New America’s leadership chalks up the criticism and institutional snags to the inevitable growing pains of expansion. It’s “going through the natural life cycle of any organization,” says Bergen. Think about it as you might a college evolving into a university with a collection of professional schools, Fallows suggests: “A bigger organization just means more complexity of everything.”

Right-sizing may depend on a degree of openness that some believe has been missing. New America has a “social compact” stating that it encourages “fearless feedback” and “frank conversations”—but the management consultant heard varying comments including “I raise concerns and am branded as a trouble maker” and “We do stifle internal critics: Sometimes we fire them.” Moreover, despite New America’s stated values around transparency, when the think tank negotiates severance packages, it includes non-disclosure and non-disparagement agreements—something few people can afford not to sign.

The organization says it has been working on implementing recommendations put forth by the consultant, including writing clearer policies around collegiality. Huggett also suggested that New America establish a committee on “reputation and risk” and make clearer to donors that it will maintain editorial independence, both of which it has done. When asked about the institution’s expectation for notifying funders with a heads-up about things that might upset them, a practice Barry Lynn violated, Slaughter insists there was never a rule around that. “The thing I will say is I love Barry’s work. I’ve cited it and I believe in it,” she adds. “By far the worst part of everything that happened is we lost that work.”

New America has grown in size and scale under Slaughter.

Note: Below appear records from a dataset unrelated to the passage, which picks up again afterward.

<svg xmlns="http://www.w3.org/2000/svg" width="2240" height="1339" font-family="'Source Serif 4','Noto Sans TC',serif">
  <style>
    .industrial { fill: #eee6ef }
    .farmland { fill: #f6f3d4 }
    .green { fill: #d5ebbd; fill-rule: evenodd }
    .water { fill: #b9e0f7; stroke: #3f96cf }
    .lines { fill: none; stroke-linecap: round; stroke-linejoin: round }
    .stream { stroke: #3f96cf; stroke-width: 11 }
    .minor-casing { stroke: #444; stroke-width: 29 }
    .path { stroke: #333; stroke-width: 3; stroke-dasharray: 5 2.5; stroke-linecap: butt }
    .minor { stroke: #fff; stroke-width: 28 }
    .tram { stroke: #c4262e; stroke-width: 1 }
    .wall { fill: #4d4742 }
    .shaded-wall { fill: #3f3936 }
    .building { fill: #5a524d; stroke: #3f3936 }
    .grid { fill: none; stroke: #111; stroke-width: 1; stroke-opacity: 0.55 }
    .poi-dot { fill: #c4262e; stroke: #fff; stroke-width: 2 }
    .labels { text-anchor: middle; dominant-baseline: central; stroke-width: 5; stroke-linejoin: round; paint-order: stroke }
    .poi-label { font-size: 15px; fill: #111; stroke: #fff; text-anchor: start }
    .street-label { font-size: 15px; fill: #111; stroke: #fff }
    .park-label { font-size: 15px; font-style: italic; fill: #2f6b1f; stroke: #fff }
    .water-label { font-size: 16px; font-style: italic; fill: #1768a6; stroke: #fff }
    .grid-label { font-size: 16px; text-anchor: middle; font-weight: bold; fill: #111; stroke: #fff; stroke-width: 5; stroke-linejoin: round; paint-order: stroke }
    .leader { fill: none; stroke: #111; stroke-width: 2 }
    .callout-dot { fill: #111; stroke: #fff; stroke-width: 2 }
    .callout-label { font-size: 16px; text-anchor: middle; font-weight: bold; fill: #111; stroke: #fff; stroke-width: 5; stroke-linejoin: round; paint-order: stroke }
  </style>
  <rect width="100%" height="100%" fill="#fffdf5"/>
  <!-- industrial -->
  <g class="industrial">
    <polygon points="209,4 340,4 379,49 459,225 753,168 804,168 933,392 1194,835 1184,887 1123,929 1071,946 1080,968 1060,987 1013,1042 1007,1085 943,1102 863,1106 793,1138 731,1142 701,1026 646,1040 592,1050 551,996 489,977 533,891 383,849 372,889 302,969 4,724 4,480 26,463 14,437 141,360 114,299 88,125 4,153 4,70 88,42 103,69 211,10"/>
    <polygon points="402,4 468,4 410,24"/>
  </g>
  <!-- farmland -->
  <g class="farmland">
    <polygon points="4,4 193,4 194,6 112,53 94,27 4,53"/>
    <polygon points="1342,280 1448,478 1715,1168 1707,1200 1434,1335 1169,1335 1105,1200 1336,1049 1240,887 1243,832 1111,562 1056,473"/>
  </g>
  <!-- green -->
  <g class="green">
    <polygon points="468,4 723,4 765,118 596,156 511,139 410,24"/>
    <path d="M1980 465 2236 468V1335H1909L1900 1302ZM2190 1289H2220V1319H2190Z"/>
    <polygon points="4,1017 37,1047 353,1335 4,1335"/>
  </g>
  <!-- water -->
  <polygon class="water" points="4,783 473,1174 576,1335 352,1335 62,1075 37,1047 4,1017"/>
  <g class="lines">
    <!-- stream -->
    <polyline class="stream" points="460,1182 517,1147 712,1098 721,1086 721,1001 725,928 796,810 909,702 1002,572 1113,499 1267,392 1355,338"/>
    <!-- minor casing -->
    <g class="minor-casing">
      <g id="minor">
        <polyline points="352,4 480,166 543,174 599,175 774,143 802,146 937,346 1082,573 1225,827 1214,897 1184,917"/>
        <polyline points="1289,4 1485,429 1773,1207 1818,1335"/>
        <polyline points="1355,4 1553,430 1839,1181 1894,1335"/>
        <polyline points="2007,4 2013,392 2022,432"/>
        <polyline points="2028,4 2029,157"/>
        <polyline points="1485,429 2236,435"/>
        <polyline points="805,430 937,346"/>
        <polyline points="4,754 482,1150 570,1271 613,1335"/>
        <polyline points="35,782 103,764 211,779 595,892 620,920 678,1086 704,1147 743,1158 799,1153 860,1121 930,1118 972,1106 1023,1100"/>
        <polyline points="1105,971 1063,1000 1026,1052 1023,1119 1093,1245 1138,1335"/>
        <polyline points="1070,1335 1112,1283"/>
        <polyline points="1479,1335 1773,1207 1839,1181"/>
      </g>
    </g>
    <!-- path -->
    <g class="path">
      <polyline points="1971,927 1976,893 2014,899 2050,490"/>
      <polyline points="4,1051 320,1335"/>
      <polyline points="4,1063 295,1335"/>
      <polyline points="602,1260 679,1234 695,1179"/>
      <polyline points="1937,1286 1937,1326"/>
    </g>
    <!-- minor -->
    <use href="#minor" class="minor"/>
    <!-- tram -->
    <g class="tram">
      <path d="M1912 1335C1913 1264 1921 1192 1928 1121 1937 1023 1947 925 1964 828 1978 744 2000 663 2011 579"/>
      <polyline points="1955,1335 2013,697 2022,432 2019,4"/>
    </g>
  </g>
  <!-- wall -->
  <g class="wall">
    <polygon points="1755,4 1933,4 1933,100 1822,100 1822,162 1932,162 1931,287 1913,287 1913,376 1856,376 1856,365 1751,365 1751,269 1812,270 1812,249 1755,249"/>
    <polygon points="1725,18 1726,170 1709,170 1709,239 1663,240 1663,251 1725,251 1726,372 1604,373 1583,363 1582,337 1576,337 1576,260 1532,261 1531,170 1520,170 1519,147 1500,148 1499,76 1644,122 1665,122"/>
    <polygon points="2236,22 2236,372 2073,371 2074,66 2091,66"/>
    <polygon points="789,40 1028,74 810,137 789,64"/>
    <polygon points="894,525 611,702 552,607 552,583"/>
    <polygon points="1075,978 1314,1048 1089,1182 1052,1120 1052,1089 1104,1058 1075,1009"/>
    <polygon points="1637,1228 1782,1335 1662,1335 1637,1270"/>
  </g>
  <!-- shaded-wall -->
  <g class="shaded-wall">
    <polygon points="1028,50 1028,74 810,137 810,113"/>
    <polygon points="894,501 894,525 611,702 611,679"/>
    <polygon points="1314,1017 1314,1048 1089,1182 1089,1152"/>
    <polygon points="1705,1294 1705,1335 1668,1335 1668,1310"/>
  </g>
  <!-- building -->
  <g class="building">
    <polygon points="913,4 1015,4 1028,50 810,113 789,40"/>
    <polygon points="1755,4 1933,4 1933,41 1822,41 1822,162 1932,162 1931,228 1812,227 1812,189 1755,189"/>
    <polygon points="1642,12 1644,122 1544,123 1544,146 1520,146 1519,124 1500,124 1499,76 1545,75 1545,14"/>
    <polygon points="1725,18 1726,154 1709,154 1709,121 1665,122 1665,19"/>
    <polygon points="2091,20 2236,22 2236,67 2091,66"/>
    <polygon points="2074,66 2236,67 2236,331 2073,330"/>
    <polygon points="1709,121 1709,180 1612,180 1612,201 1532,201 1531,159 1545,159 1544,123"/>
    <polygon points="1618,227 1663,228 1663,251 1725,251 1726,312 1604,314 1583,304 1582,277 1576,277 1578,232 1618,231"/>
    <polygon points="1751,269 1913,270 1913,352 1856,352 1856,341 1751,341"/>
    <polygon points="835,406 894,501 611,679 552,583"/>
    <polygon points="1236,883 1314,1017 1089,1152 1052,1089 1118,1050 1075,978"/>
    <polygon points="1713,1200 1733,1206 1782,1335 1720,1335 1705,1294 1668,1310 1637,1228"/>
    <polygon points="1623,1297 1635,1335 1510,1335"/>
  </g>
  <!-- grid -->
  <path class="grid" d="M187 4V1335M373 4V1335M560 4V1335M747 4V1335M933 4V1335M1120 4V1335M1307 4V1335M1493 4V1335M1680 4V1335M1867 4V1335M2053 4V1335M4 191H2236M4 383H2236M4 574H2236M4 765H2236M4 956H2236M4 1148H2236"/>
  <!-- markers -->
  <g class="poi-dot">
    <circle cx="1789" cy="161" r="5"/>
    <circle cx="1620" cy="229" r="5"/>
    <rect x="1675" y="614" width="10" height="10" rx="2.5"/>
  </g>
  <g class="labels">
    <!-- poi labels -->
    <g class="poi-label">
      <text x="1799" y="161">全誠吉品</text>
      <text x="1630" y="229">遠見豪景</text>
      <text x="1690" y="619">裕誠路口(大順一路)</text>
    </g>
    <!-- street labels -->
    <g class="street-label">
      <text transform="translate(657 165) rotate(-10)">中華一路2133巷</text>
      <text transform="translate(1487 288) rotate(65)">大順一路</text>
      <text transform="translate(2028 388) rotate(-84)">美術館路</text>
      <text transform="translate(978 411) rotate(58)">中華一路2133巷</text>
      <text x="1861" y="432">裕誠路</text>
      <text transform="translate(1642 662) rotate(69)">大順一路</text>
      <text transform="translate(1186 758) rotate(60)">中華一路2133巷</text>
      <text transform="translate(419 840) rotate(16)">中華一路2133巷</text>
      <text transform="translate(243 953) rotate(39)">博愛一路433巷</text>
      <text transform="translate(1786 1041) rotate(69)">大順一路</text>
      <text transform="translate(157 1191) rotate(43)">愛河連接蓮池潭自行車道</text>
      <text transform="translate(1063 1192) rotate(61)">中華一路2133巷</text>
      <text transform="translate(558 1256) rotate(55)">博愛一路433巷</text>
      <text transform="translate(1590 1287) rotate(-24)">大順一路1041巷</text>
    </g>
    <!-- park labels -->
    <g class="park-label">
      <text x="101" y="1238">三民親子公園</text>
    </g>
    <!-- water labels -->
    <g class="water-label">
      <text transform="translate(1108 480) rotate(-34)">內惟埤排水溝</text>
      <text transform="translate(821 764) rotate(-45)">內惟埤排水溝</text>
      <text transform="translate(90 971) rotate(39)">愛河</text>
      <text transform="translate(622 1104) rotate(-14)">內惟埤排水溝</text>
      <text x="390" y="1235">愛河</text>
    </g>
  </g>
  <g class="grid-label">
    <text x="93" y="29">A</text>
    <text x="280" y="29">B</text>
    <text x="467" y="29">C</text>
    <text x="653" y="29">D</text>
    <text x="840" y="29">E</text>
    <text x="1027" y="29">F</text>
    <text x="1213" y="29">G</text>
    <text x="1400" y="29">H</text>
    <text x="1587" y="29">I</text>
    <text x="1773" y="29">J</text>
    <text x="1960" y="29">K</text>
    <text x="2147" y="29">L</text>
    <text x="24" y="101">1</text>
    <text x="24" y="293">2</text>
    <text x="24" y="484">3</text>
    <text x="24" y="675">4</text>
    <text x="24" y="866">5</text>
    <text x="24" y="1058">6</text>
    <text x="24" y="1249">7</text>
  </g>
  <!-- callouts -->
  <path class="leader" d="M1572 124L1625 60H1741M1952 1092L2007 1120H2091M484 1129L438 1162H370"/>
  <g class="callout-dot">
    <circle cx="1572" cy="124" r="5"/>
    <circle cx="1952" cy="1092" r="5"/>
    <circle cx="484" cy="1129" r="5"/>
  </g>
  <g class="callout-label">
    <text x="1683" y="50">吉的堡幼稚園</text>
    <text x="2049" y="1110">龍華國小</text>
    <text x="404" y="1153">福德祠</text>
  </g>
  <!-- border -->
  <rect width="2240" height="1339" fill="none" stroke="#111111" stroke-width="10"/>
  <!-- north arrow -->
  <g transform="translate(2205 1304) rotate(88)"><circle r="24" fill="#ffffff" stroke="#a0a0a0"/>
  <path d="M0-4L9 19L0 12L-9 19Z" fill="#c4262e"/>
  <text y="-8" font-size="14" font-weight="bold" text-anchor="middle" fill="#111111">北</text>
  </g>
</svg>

One of her goals was to help Washington be more in touch with solutions-oriented enterprises outside the Beltway, and she has positioned New America to try to support innovators in cities and states and connect them to one another. Last year, the think tank welcomed its first class of public-interest technology fellows with data-science expertise, launched a master’s program in global security with Arizona State University, and opened New America Indianapolis, one in a series of local initiatives. Slaughter says she’s proud of helping diversify the organization and of building “a living, breathing network . . . composed of partners and projects and institutions and people all around the country.”

Slaughter has committed to at least five years with the organization, and her half-decade anniversary is coming up this fall. Whether she stays or moves on, the head of the think tank founded to innovate will have to tackle some old-fashioned problems. As one employee interviewed by the management consultant put it: “My biggest hope for New America is to figure out what it wants to be when it grows up.”